#### Information shown

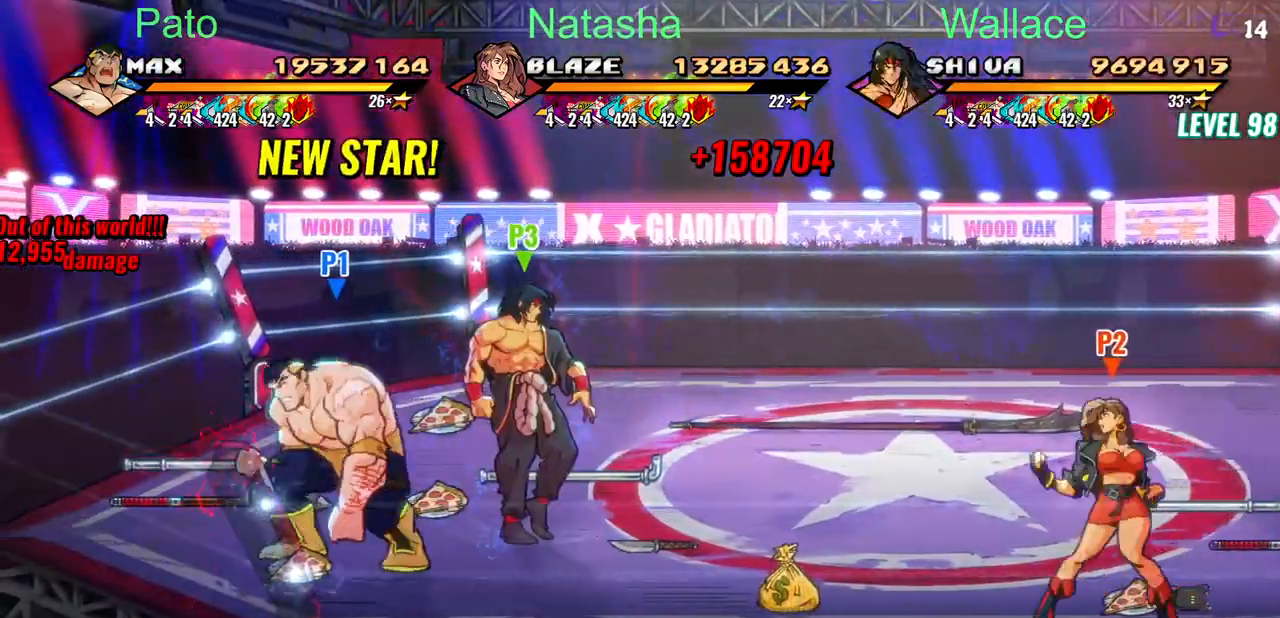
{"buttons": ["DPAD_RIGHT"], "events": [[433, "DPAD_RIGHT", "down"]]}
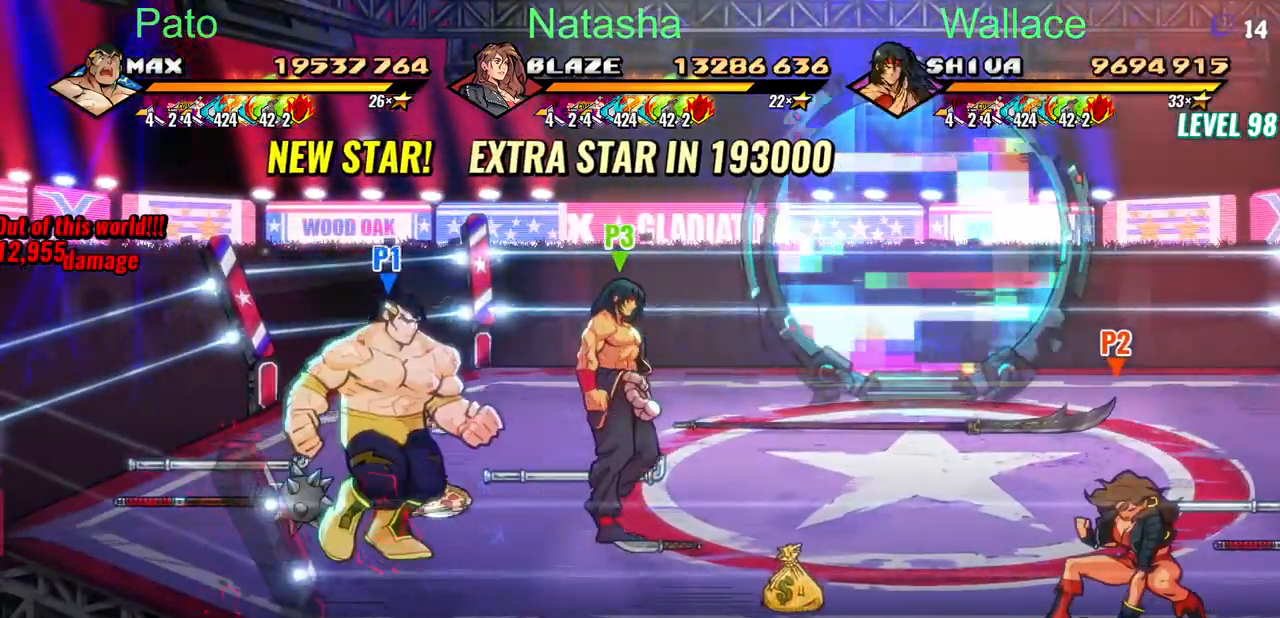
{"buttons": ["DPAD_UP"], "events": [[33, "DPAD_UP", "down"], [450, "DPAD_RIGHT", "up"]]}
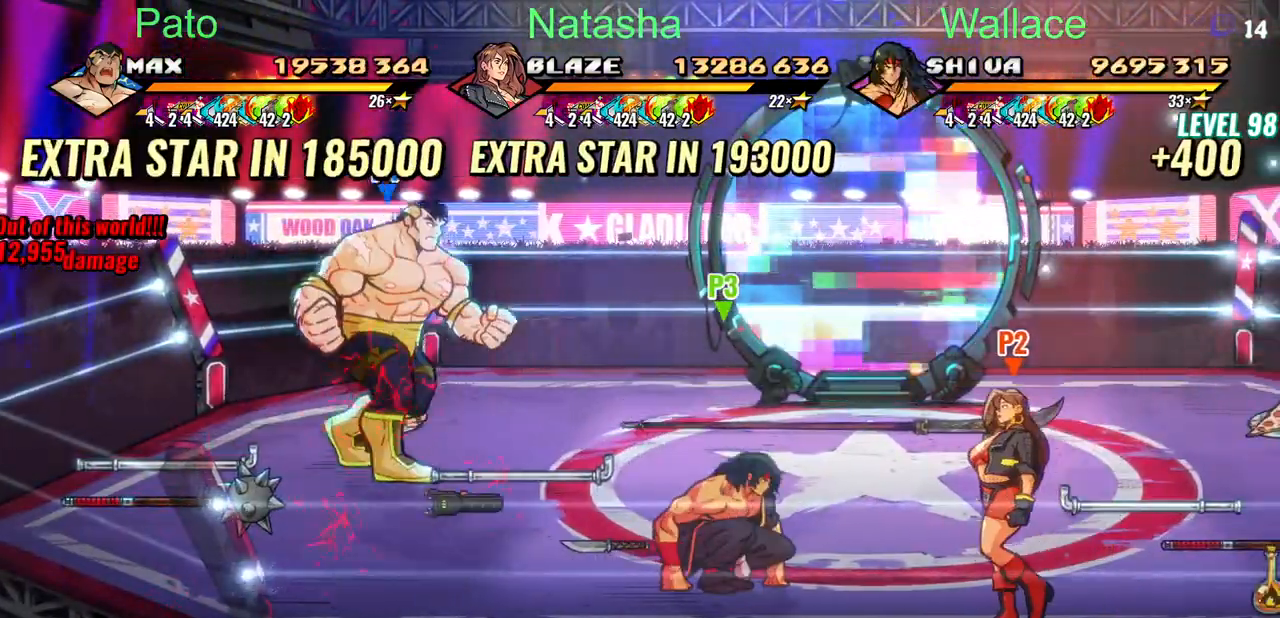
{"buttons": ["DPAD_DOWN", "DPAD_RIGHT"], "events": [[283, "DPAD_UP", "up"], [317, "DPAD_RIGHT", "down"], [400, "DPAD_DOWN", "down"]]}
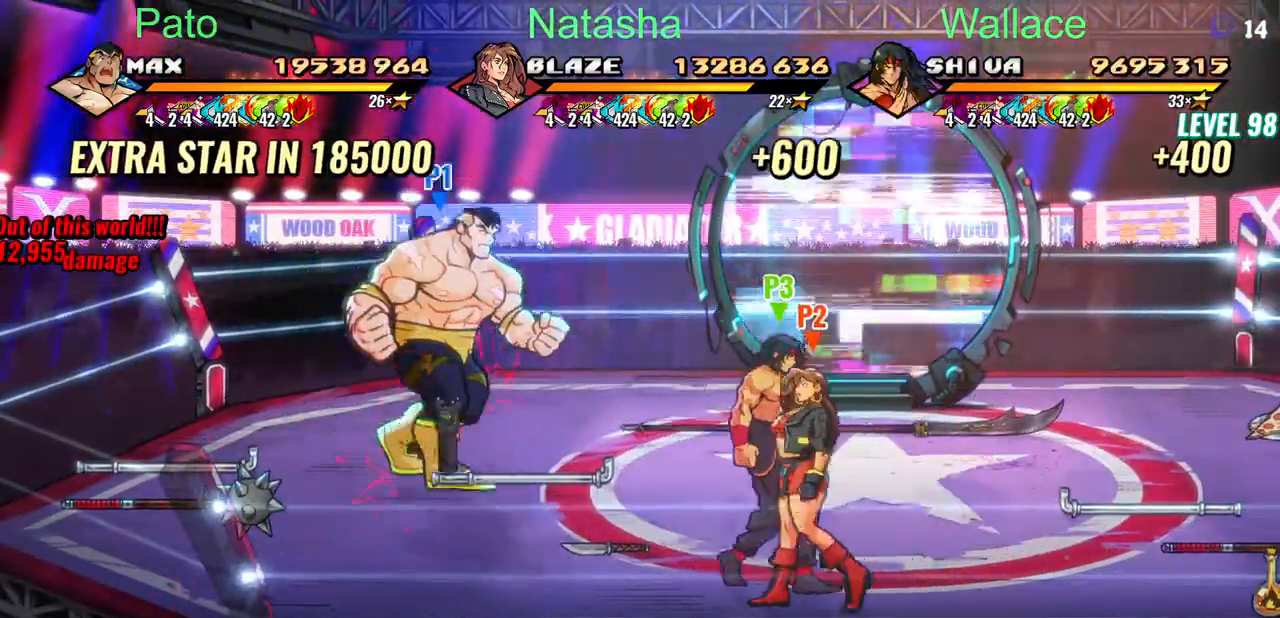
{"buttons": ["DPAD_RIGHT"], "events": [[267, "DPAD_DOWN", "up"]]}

########

• _Required work_
Could all the data above be given again exactly, leaving out its images?

• _Result_
{"buttons": ["DPAD_RIGHT"], "events": [[433, "DPAD_RIGHT", "down"]]}
{"buttons": ["DPAD_UP"], "events": [[33, "DPAD_UP", "down"], [450, "DPAD_RIGHT", "up"]]}
{"buttons": ["DPAD_DOWN", "DPAD_RIGHT"], "events": [[283, "DPAD_UP", "up"], [317, "DPAD_RIGHT", "down"], [400, "DPAD_DOWN", "down"]]}
{"buttons": ["DPAD_RIGHT"], "events": [[267, "DPAD_DOWN", "up"]]}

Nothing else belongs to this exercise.